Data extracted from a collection
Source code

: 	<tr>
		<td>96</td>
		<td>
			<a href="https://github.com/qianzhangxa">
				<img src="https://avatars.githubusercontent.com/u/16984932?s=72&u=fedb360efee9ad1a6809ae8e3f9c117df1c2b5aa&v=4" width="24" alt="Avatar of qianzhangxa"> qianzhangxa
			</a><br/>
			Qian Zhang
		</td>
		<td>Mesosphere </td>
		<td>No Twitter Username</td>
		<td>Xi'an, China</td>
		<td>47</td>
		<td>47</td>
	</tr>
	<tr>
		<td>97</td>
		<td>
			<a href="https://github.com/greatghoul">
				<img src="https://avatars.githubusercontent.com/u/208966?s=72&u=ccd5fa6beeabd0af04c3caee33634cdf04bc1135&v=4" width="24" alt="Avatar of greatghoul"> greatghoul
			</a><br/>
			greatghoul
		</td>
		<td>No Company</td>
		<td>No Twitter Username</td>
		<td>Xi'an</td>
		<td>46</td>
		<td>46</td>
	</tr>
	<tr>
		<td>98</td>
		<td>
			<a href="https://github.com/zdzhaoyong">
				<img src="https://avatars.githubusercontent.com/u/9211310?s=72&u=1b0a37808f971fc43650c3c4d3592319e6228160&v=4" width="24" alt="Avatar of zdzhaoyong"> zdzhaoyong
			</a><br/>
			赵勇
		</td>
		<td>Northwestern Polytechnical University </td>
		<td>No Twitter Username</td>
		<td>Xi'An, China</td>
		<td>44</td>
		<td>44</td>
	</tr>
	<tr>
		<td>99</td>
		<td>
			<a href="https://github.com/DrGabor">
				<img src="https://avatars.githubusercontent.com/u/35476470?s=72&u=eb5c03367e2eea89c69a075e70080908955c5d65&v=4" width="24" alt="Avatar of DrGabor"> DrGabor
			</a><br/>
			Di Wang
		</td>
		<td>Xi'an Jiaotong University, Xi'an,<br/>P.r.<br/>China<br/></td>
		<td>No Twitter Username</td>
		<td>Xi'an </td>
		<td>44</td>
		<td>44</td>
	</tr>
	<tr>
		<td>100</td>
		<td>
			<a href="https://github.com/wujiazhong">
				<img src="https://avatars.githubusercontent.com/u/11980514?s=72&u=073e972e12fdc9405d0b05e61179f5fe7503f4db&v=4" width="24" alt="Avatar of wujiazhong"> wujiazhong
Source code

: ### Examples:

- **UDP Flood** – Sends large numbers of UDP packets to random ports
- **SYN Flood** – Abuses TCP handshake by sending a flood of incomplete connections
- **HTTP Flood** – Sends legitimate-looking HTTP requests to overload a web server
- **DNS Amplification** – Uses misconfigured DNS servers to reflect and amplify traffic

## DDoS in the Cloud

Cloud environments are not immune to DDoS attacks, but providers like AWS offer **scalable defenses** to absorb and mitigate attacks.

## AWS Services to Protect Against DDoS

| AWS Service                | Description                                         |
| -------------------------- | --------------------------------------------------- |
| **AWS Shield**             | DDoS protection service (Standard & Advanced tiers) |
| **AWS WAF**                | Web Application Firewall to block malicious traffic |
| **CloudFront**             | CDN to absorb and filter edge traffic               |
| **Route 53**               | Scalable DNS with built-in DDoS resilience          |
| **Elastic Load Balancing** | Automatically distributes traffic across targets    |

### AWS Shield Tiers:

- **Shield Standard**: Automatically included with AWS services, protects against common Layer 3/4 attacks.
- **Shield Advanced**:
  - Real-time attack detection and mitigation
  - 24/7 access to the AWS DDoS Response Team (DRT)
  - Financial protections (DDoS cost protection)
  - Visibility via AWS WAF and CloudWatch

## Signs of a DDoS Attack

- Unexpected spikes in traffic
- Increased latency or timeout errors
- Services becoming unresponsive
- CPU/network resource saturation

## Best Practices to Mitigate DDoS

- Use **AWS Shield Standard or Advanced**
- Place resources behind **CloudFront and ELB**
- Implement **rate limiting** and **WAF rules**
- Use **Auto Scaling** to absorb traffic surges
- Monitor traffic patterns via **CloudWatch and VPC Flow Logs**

→ **What needs to be done**: Among the lines above, find those with the word "China". Copy them.

→ **Task solution**:
		<td>Xi'an, China</td>
		<td>Xi'An, China</td>
		<td>Xi'an Jiaotong University, Xi'an,<br/>P.r.<br/>China<br/></td>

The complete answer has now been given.